• [Dataset entries]
○ ○ ○ ○ ○

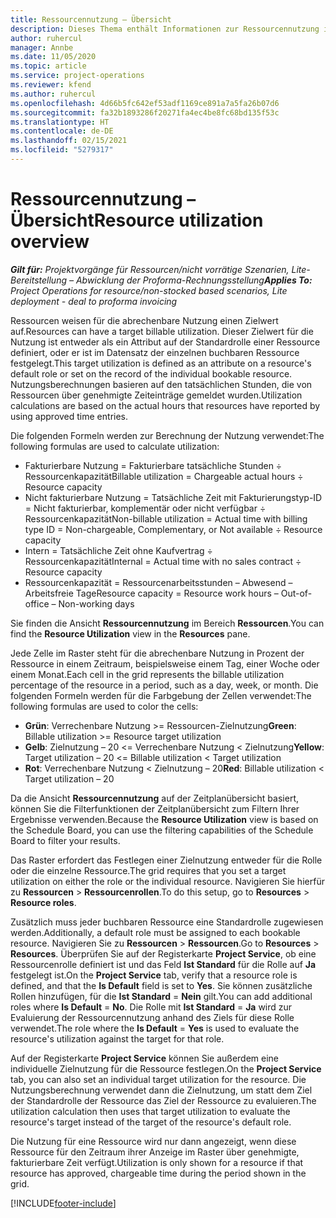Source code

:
 ```yaml
---
title: Ressourcennutzung – Übersicht
description: Dieses Thema enthält Informationen zur Ressourcennutzung in Project Operations.
author: ruhercul
manager: Annbe
ms.date: 11/05/2020
ms.topic: article
ms.service: project-operations
ms.reviewer: kfend
ms.author: ruhercul
ms.openlocfilehash: 4d66b5fc642ef53adf1169ce891a7a5fa26b07d6
ms.sourcegitcommit: fa32b1893286f20271fa4ec4be8fc68bd135f53c
ms.translationtype: HT
ms.contentlocale: de-DE
ms.lasthandoff: 02/15/2021
ms.locfileid: "5279317"
---
```

# <a name="resource-utilization-overview"></a><span data-ttu-id="96efe-103">Ressourcennutzung – Übersicht</span><span class="sxs-lookup"><span data-stu-id="96efe-103">Resource utilization overview</span></span>

<span data-ttu-id="96efe-104">_**Gilt für:** Projektvorgänge für Ressourcen/nicht vorrätige Szenarien, Lite-Bereitstellung – Abwicklung der Proforma-Rechnungsstellung_</span><span class="sxs-lookup"><span data-stu-id="96efe-104">_**Applies To:** Project Operations for resource/non-stocked based scenarios, Lite deployment - deal to proforma invoicing_</span></span>

<span data-ttu-id="96efe-105">Ressourcen weisen für die abrechenbare Nutzung einen Zielwert auf.</span><span class="sxs-lookup"><span data-stu-id="96efe-105">Resources can have a target billable utilization.</span></span> <span data-ttu-id="96efe-106">Dieser Zielwert für die Nutzung ist entweder als ein Attribut auf der Standardrolle einer Ressource definiert, oder er ist im Datensatz der einzelnen buchbaren Ressource festgelegt.</span><span class="sxs-lookup"><span data-stu-id="96efe-106">This target utilization is defined as an attribute on a resource's default role or set on the record of the individual bookable resource.</span></span> <span data-ttu-id="96efe-107">Nutzungsberechnungen basieren auf den tatsächlichen Stunden, die von Ressourcen über genehmigte Zeiteinträge gemeldet wurden.</span><span class="sxs-lookup"><span data-stu-id="96efe-107">Utilization calculations are based on the actual hours that resources have reported by using approved time entries.</span></span>

<span data-ttu-id="96efe-108">Die folgenden Formeln werden zur Berechnung der Nutzung verwendet:</span><span class="sxs-lookup"><span data-stu-id="96efe-108">The following formulas are used to calculate utilization:</span></span>

  - <span data-ttu-id="96efe-109">Fakturierbare Nutzung = Fakturierbare tatsächliche Stunden ÷ Ressourcenkapazität</span><span class="sxs-lookup"><span data-stu-id="96efe-109">Billable utilization = Chargeable actual hours ÷ Resource capacity</span></span>
  - <span data-ttu-id="96efe-110">Nicht fakturierbare Nutzung = Tatsächliche Zeit mit Fakturierungstyp-ID = Nicht fakturierbar, komplementär oder nicht verfügbar ÷ Ressourcenkapazität</span><span class="sxs-lookup"><span data-stu-id="96efe-110">Non-billable utilization = Actual time with billing type ID = Non-chargeable, Complementary, or Not available ÷ Resource capacity</span></span>
  - <span data-ttu-id="96efe-111">Intern = Tatsächliche Zeit ohne Kaufvertrag ÷ Ressourcenkapazität</span><span class="sxs-lookup"><span data-stu-id="96efe-111">Internal = Actual time with no sales contract ÷ Resource capacity</span></span>
  - <span data-ttu-id="96efe-112">Ressourcenkapazität = Ressourcenarbeitsstunden – Abwesend – Arbeitsfreie Tage</span><span class="sxs-lookup"><span data-stu-id="96efe-112">Resource capacity = Resource work hours – Out-of-office – Non-working days</span></span>

<span data-ttu-id="96efe-113">Sie finden die Ansicht **Ressourcennutzung** im Bereich **Ressourcen**.</span><span class="sxs-lookup"><span data-stu-id="96efe-113">You can find the **Resource Utilization** view in the **Resources** pane.</span></span>

<span data-ttu-id="96efe-114">Jede Zelle im Raster steht für die abrechenbare Nutzung in Prozent der Ressource in einem Zeitraum, beispielsweise einem Tag, einer Woche oder einem Monat.</span><span class="sxs-lookup"><span data-stu-id="96efe-114">Each cell in the grid represents the billable utilization percentage of the resource in a period, such as a day, week, or month.</span></span> <span data-ttu-id="96efe-115">Die folgenden Formeln werden für die Farbgebung der Zellen verwendet:</span><span class="sxs-lookup"><span data-stu-id="96efe-115">The following formulas are used to color the cells:</span></span>

  - <span data-ttu-id="96efe-116">**Grün**: Verrechenbare Nutzung >= Ressourcen-Zielnutzung</span><span class="sxs-lookup"><span data-stu-id="96efe-116">**Green**: Billable utilization >= Resource target utilization</span></span>
  - <span data-ttu-id="96efe-117">**Gelb**: Zielnutzung – 20 <= Verrechenbare Nutzung < Zielnutzung</span><span class="sxs-lookup"><span data-stu-id="96efe-117">**Yellow**: Target utilization – 20 <= Billable utilization < Target utilization</span></span>
  - <span data-ttu-id="96efe-118">**Rot**: Verrechenbare Nutzung < Zielnutzung – 20</span><span class="sxs-lookup"><span data-stu-id="96efe-118">**Red**: Billable utilization < Target utilization – 20</span></span>

<span data-ttu-id="96efe-119">Da die Ansicht **Ressourcennutzung** auf der Zeitplanübersicht basiert, können Sie die Filterfunktionen der Zeitplanübersicht zum Filtern Ihrer Ergebnisse verwenden.</span><span class="sxs-lookup"><span data-stu-id="96efe-119">Because the **Resource Utilization** view is based on the Schedule Board, you can use the filtering capabilities of the Schedule Board to filter your results.</span></span>

<span data-ttu-id="96efe-120">Das Raster erfordert das Festlegen einer Zielnutzung entweder für die Rolle oder die einzelne Ressource.</span><span class="sxs-lookup"><span data-stu-id="96efe-120">The grid requires that you set a target utilization on either the role or the individual resource.</span></span> <span data-ttu-id="96efe-121">Navigieren Sie hierfür zu **Ressourcen** > **Ressourcenrollen**.</span><span class="sxs-lookup"><span data-stu-id="96efe-121">To do this setup, go to **Resources** > **Resource roles**.</span></span>

<span data-ttu-id="96efe-122">Zusätzlich muss jeder buchbaren Ressource eine Standardrolle zugewiesen werden.</span><span class="sxs-lookup"><span data-stu-id="96efe-122">Additionally, a default role must be assigned to each bookable resource.</span></span> <span data-ttu-id="96efe-123">Navigieren Sie zu **Ressourcen** > **Ressourcen**.</span><span class="sxs-lookup"><span data-stu-id="96efe-123">Go to **Resources** > **Resources**.</span></span> <span data-ttu-id="96efe-124">Überprüfen Sie auf der Registerkarte **Project Service**, ob eine Ressourcenrolle definiert ist und das Feld **Ist Standard** für die Rolle auf **Ja** festgelegt ist.</span><span class="sxs-lookup"><span data-stu-id="96efe-124">On the **Project Service** tab, verify that a resource role is defined, and that the **Is Default** field is set to **Yes**.</span></span> <span data-ttu-id="96efe-125">Sie können zusätzliche Rollen hinzufügen, für die **Ist Standard** = **Nein** gilt.</span><span class="sxs-lookup"><span data-stu-id="96efe-125">You can add additional roles where **Is Default** = **No**.</span></span> <span data-ttu-id="96efe-126">Die Rolle mit **Ist Standard** = **Ja** wird zur Evaluierung der Ressourcennutzung anhand des Ziels für diese Rolle verwendet.</span><span class="sxs-lookup"><span data-stu-id="96efe-126">The role where the **Is Default** = **Yes** is used to evaluate the resource's utilization against the target for that role.</span></span>

<span data-ttu-id="96efe-127">Auf der Registerkarte **Project Service** können Sie außerdem eine individuelle Zielnutzung für die Ressource festlegen.</span><span class="sxs-lookup"><span data-stu-id="96efe-127">On the **Project Service** tab, you can also set an individual target utilization for the resource.</span></span> <span data-ttu-id="96efe-128">Die Nutzungsberechnung verwendet dann die Zielnutzung, um statt dem Ziel der Standardrolle der Ressource das Ziel der Ressource zu evaluieren.</span><span class="sxs-lookup"><span data-stu-id="96efe-128">The utilization calculation then uses that target utilization to evaluate the resource's target instead of the target of the resource's default role.</span></span>

<span data-ttu-id="96efe-129">Die Nutzung für eine Ressource wird nur dann angezeigt, wenn diese Ressource für den Zeitraum ihrer Anzeige im Raster über genehmigte, fakturierbare Zeit verfügt.</span><span class="sxs-lookup"><span data-stu-id="96efe-129">Utilization is only shown for a resource if that resource has approved, chargeable time during the period shown in the grid.</span></span>


[!INCLUDE[footer-include](../includes/footer-banner.md)]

○ ○ ○ ○ ○

• [Exercise description] Each line that holds the string "folgenden" is to be copied from the entries above.

• [Response]
<span data-ttu-id="96efe-108">Die folgenden Formeln werden zur Berechnung der Nutzung verwendet:</span><span class="sxs-lookup"><span data-stu-id="96efe-108">The following formulas are used to calculate utilization:</span></span>
<span data-ttu-id="96efe-114">Jede Zelle im Raster steht für die abrechenbare Nutzung in Prozent der Ressource in einem Zeitraum, beispielsweise einem Tag, einer Woche oder einem Monat.</span><span class="sxs-lookup"><span data-stu-id="96efe-114">Each cell in the grid represents the billable utilization percentage of the resource in a period, such as a day, week, or month.</span></span> <span data-ttu-id="96efe-115">Die folgenden Formeln werden für die Farbgebung der Zellen verwendet:</span><span class="sxs-lookup"><span data-stu-id="96efe-115">The following formulas are used to color the cells:</span></span>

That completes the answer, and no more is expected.